Deux jeunes gars aussi opposés que possible, Victor (Adam Beach) et Thomas (Evan Adams), quittent la réserve pour récupérer les cendres du père de Victor, mort près de Phoenix, Arizona. Un parcours initiatique pour les deux acolytes, à la recherche du père; d’une identité et d’une amitié. Un propos qui n’a rien de nouveau, mais une vision rafraîchissante qui donne à ce film justesse, humour et émotion et, chose rare, un ton.
Loin des cow-boys et des Indiens, loin de Dances with Wolves ou de Once We Were Warriors, Smoke Signals se joue de la sempiternelle description des Indiens fiers guerriers, buveurs invétérés ou grands sages. Il amalgame ces lieux communs et ajoute la dimension actuelle, mélée d’humour et de cynisme: l’Indien qui se débrouille entre une identité solide, un paquet de traditions, l’alcool mal cuvé, la violence mal digérée, et une société de consommation tentaculaire. C’est Geronimo à l’heure de MacDo. De nombreux clins d’oil, des costumes aux décors, évoquent un passé avec lequel on doit composer.

Au milieu, Victor et Thomas se cherchent, fouillant dans leur culture pour se donner une constance. Victor a choisi le masque du guerrier sauvage et inflexible, qui rit et parle peu. L’Indien de légende. Thomas, bonasse, sourire aux lèvres, joue le conteur, mêlant les souvenirs d’un déjeuner chez Deny’s et les coutumes ancestrales! Les deux images sont boiteuses, mais se complètent. A la fin du film, on revient à la case départ avec des personnages grandis, des ados prêts à entrer dans l’âge adulte, des Indiens prêts à assumer leur différence. Avec, à la clef, une interrogation ouverte intéressante: quand on a pardonné à son père, que fait-on?

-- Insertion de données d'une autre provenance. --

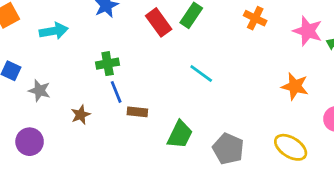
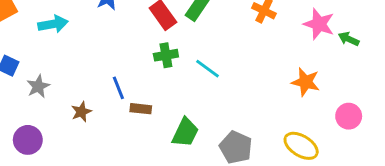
green cross: (108, 64) -> (166, 55), moved
gray star: (39, 91) -> (38, 86), turned 30

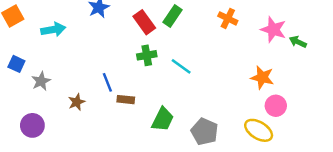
pink circle: (349, 116) -> (276, 106), moved

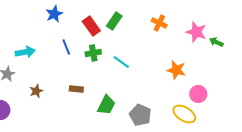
cyan arrow: (53, 30) -> (25, 52), moved
orange star: (262, 77) -> (176, 70), moved
blue line: (107, 82) -> (66, 47), moved

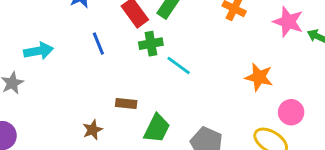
green cross: (93, 53) -> (151, 44), moved
brown rectangle: (76, 89) -> (126, 103), moved
brown star: (36, 91) -> (93, 130), moved

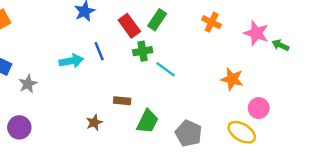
cyan arrow: (39, 51) -> (71, 61), moved

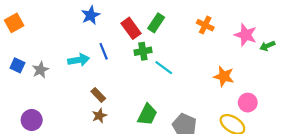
green arrow: (280, 45) -> (267, 46), turned -48
gray star: (28, 84) -> (40, 70), moved
brown rectangle: (122, 101) -> (98, 95), moved, turned 40

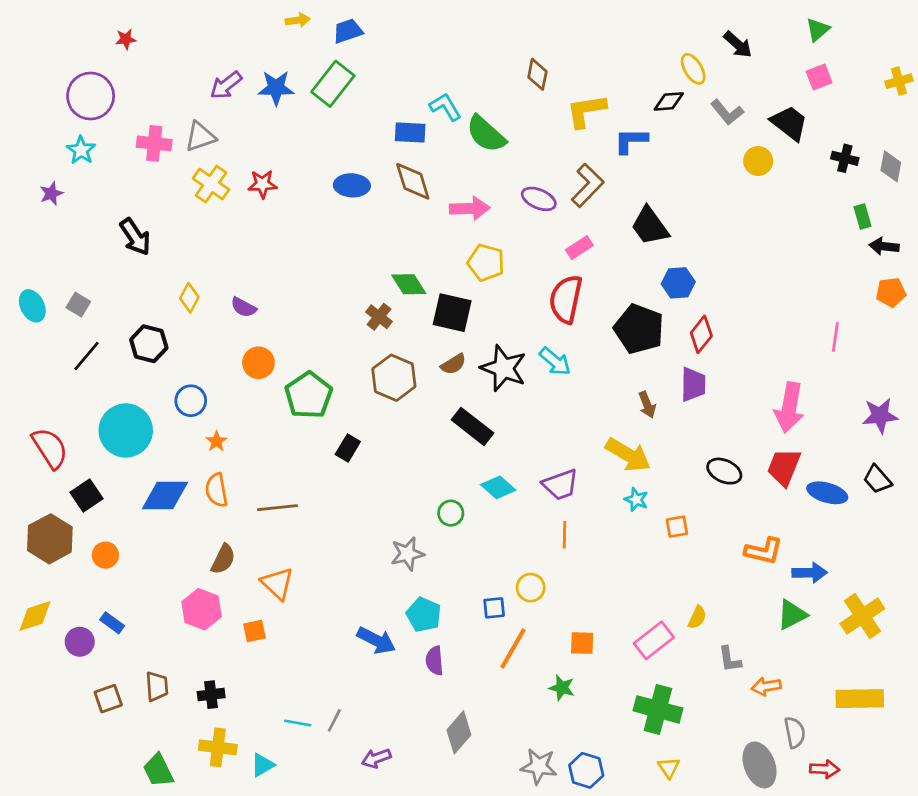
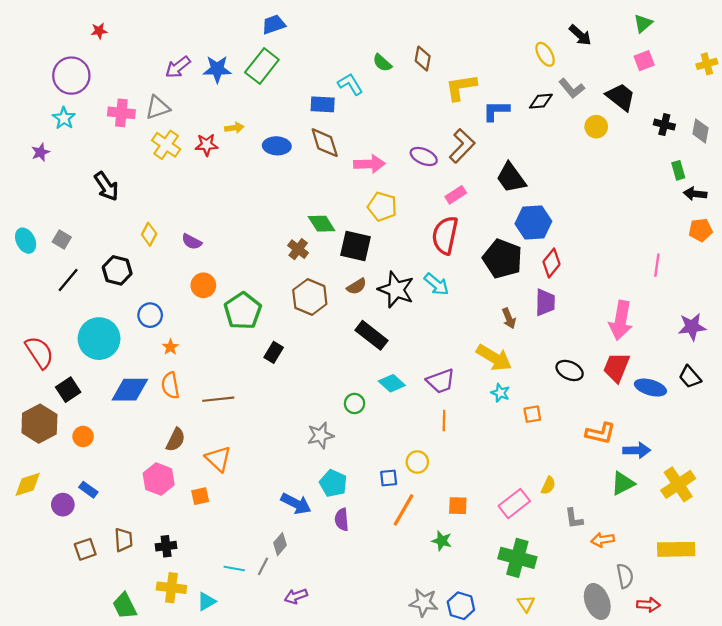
yellow arrow: (298, 20) -> (234, 128), moved
black diamond: (669, 101) -> (541, 101), moved
green semicircle: (486, 134) -> (382, 63), moved, size x0.6
blue hexagon: (678, 283) -> (533, 222), size x1.4
gray diamond: (459, 732) -> (280, 544), moved, size x0.7

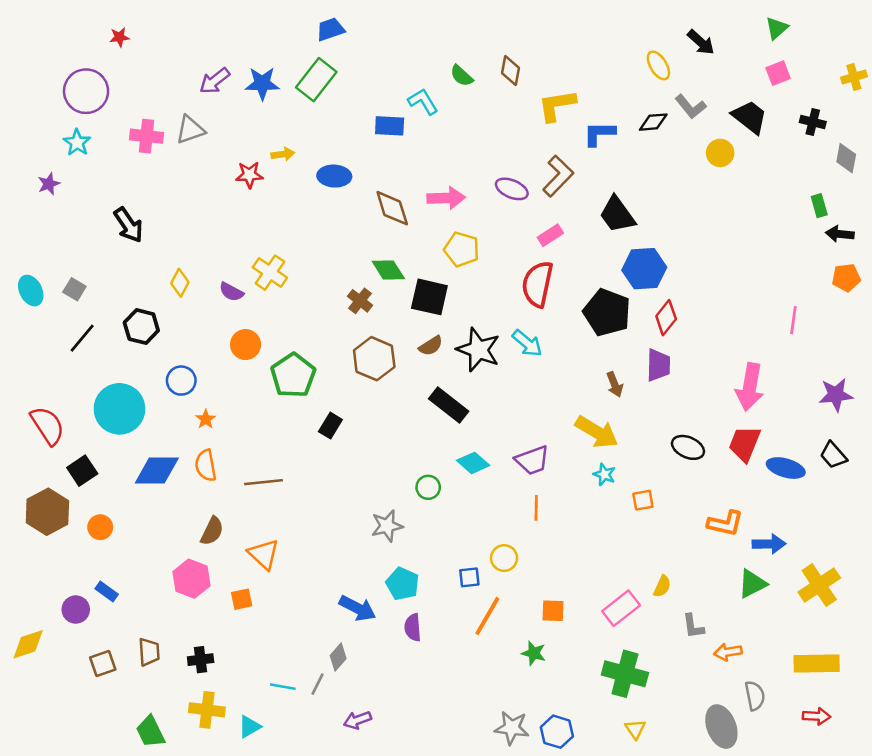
black cross: (664, 125) -> (813, 122), moved
brown diamond: (325, 143) -> (392, 208), moved
yellow cross: (166, 145) -> (270, 273), moved
yellow diamond: (28, 484) -> (28, 644), moved
red arrow: (648, 605) -> (817, 716), moved

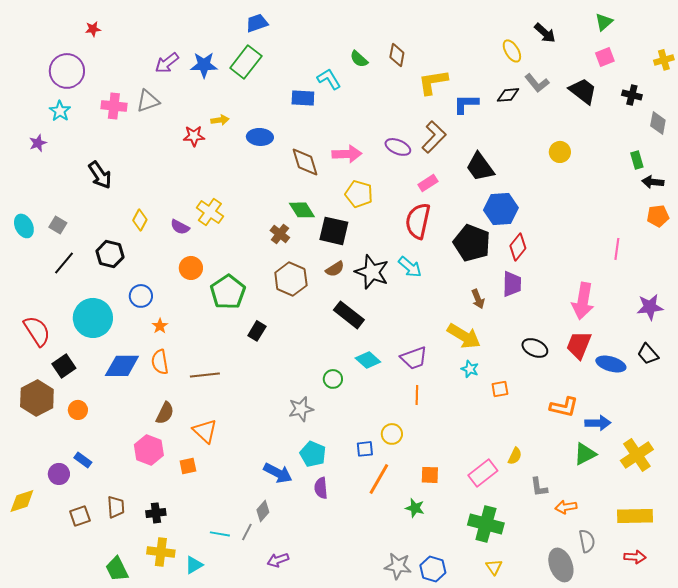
yellow circle: (720, 153) -> (560, 152), moved

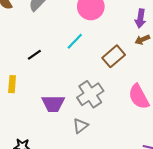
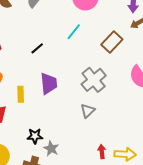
yellow rectangle: (12, 84) -> (21, 94), moved
purple trapezoid: (53, 103) -> (49, 83), moved, turned -90

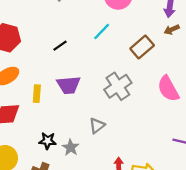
purple trapezoid: (49, 83) -> (69, 85), turned 85
gray triangle: (88, 111) -> (97, 126), moved
gray star: (51, 149) -> (71, 147), moved

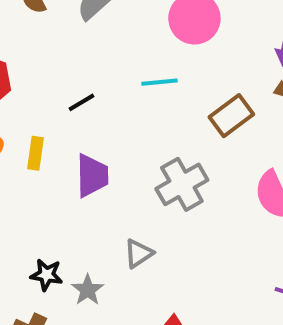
cyan line: (102, 31) -> (159, 82), turned 36
purple trapezoid: (69, 85) -> (92, 176), turned -90
yellow rectangle: (37, 94) -> (35, 153), moved

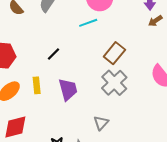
cyan line: (159, 82) -> (88, 23), moved
brown rectangle: (231, 116) -> (114, 53), moved

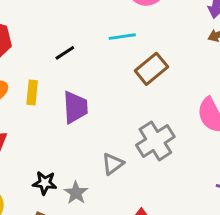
cyan line: (88, 23) -> (122, 37), moved
gray cross: (114, 83) -> (155, 141), moved

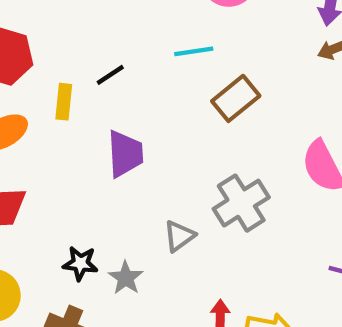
yellow rectangle: (32, 93) -> (64, 102), moved

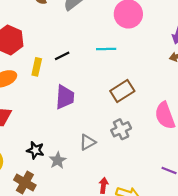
brown rectangle: (236, 98) -> (122, 91), moved
gray cross: (241, 203) -> (121, 129), size x0.7

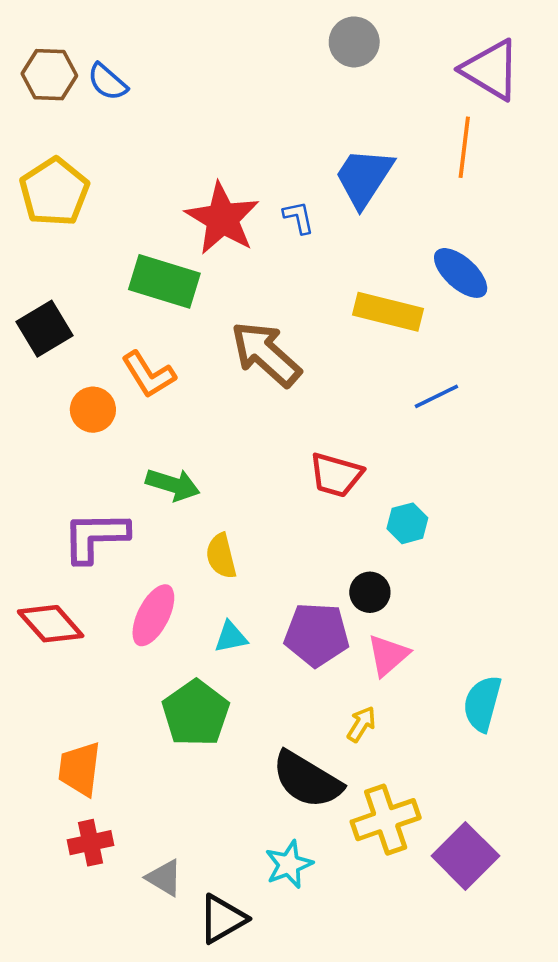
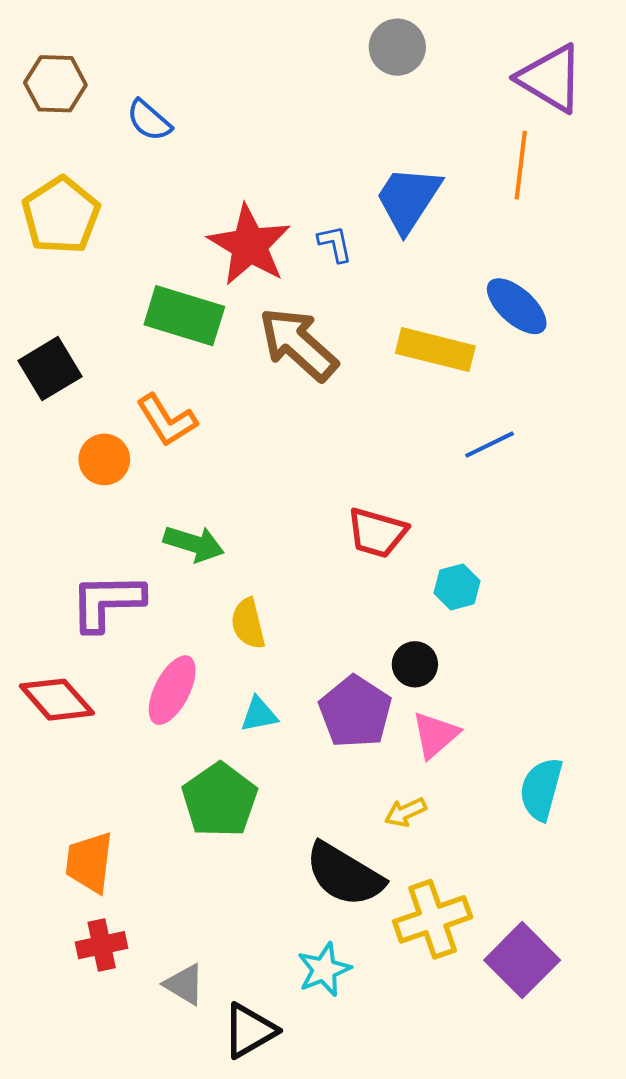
blue semicircle: (107, 82) -> (149, 120), moved
brown arrow: (266, 354) -> (298, 344), moved
purple pentagon: (317, 635) -> (355, 712), turned 30
yellow arrow: (361, 724) -> (405, 812), turned -147

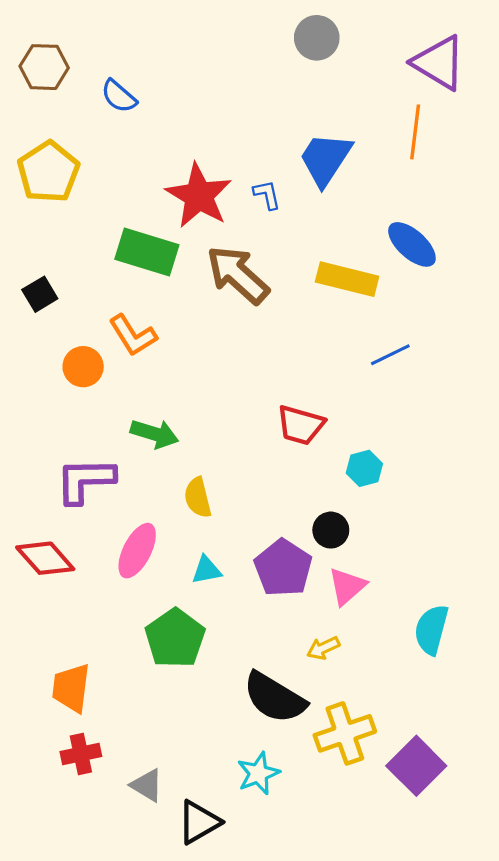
black square: (50, 369) -> (40, 294), size x0.7

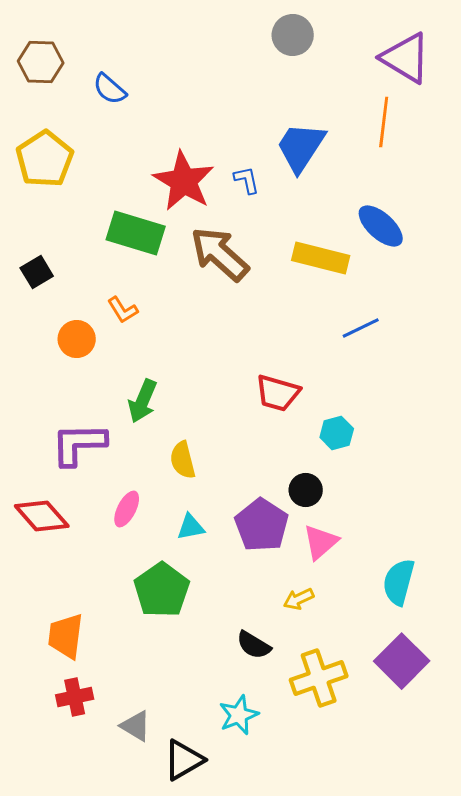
orange L-shape: (133, 335) -> (123, 310), size x0.7
green arrow: (154, 434) -> (143, 401), turned 96
pink ellipse: (137, 551) -> (127, 509), size x0.7
black semicircle: (275, 698) -> (254, 645), size x0.6
purple square: (416, 766) -> (402, 661), moved

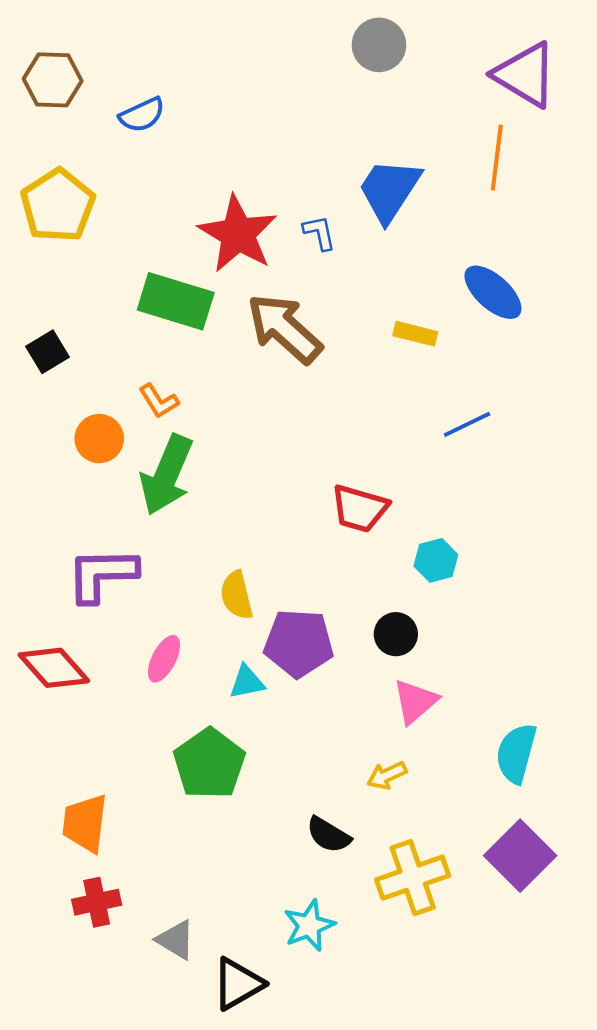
blue semicircle: (110, 89) -> (142, 115), turned -66
yellow rectangle: (321, 258) -> (415, 334), size x0.6
green arrow: (143, 401) -> (167, 475), moved, size x1.4
purple pentagon: (262, 525) -> (299, 643), moved, turned -30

Smoke Signals est un film solide qui déconstruit les mythes de façon savoureuse, qui construit une réalité avec intelligence, qui se moque de lui-même avec amour, et qui sait, avec pudeur, peindre les zones d’ombre de la violence, de l’ennui et de l’alcool sans que cela ne fasse tache au tableau. Pour les auteurs, l’important est l’homme, sa place, son rôle et son avenir. Un film brillant qui ouvre les portes d’une culture riche et méconnue. Un bienfait dans les deux sens.